**Task instructions**
1. Copy the passage from the blog post about Dan Rather's speech, starting with "When Dan Rather" and going on through "like no other.".
2. Answer these questions using the blog post about Dan Rather's speech:
(a) Whom was Rather referring to with the word "bastards"?
(b) According to his speech, how long has Rather been married to his wife?
(c) What is the title of the Prager book the post mentions?

**Selected extract**
Content starts

Saturday, April 30, 2011

Don't Let the Bastards Scare You

One of the lines that I found particularly memorable in Dan Rather’s speech earlier this week was to “not let the ‘bastards’ scare you”. He was referring to the government and heads of news agencies that exerted pressure on him and other reporters to censor what they said or to skew the story in a certain manner. Rather acknowledged that a reporter (and people in virtually any line of work) can meet bastards “anywhere and at any time, but that ‘they’ should not discourage ‘us’”. I found this to be particularly moving. His use of ‘they’ and ‘us’ drew us together as a collective with him, which was a powerful tool in his speech. His acknowledgement that we will all face ‘bastards’ who tell us we can’t do something or shouldn’t. We are not alone in the fight, it is something that people all over the country are facing (and in our nation’s history have faced) against those who want to benefit from the system in unfair ways—whether that be from discrimination, censorship, or merely preventing us from pursuing our passions for their own monetary gains or personal satisfaction. I found this to be incredibly inspirational, and it was something that I will definitely take with me for comfort that I am not alone when I face adversity in my own life.

The Need for Relationships and the Expression of Gratitude in Our Lives

When Dan Rather mentioned in his speech that he has been married to his wife for almost fifty-four years, I have to admit I was surprised. That is a long time. Especially when compared to today’s statistic that almost fifty percent of marriages will end in divorce. Clearly Rather and his wife must be doing something right. A key thing to relationships is helping one another grow. In Prager's book Happiness is a Serious Problem: A Human Repair Manual the author talked about the need for relationships in order to be happy. Looking specifically at romantic relationships he said that we seek them out because we find meaning in fulfilling others’ needs. The bond found in intimate relationships is like no other.

Content ends

**Source information**
Content starts

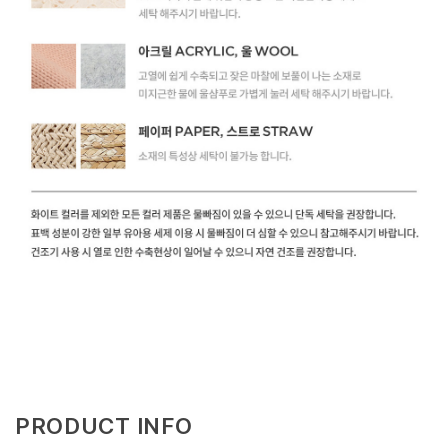
PRODUCT INFO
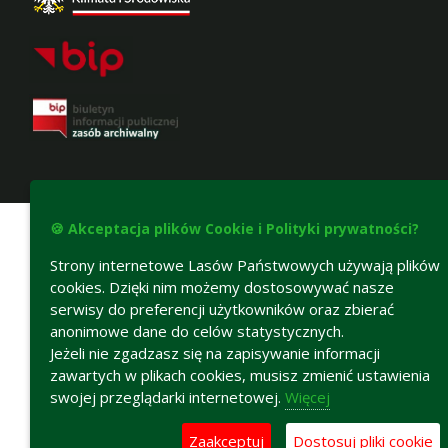
Deklaracja dostępności
🍪 Akceptacja plików Cookie i Polityki prywatności?
Strony internetowe Lasów Państwowych używają plików
cookies. Dzięki nim możemy dostosowywać nasze
serwisy do preferencji użytkowników oraz zbierać
anonimowe dane do celów statystycznych.
Jeżeli nie zgadzasz się na zapisywanie informacji
zawartych w plikach cookies, musisz zmienić ustawienia
swojej przeglądarki internetowej.
Więcej
Zaakceptuj
Dostosuj pliki cookie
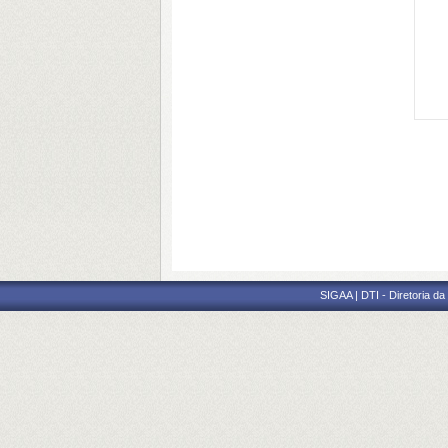
SIGAA | DTI - Diretoria d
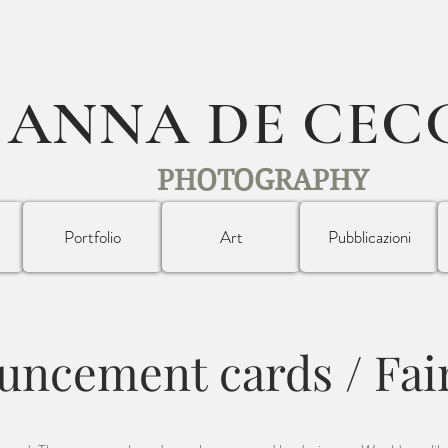
ANNA DE CEC
PHOTOGRAPHY
Portfolio
Art
Pubblicazioni
uncement cards / Fai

Content ends

**Response list**
1.
When Dan Rather mentioned in his speech that he has been married to his wife for almost fifty-four years, I have to admit I was surprised. That is a long time. Especially when compared to today’s statistic that almost fifty percent of marriages will end in divorce. Clearly Rather and his wife must be doing something right. A key thing to relationships is helping one another grow. In Prager's book Happiness is a Serious Problem: A Human Repair Manual the author talked about the need for relationships in order to be happy. Looking specifically at romantic relationships he said that we seek them out because we find meaning in fulfilling others’ needs. The bond found in intimate relationships is like no other.

2.
(a) The government and heads of news agencies that pressured him and other reporters to censor what they said or to skew the story in a certain manner.
(b) Almost fifty-four years.
(c) Happiness is a Serious Problem: A Human Repair Manual.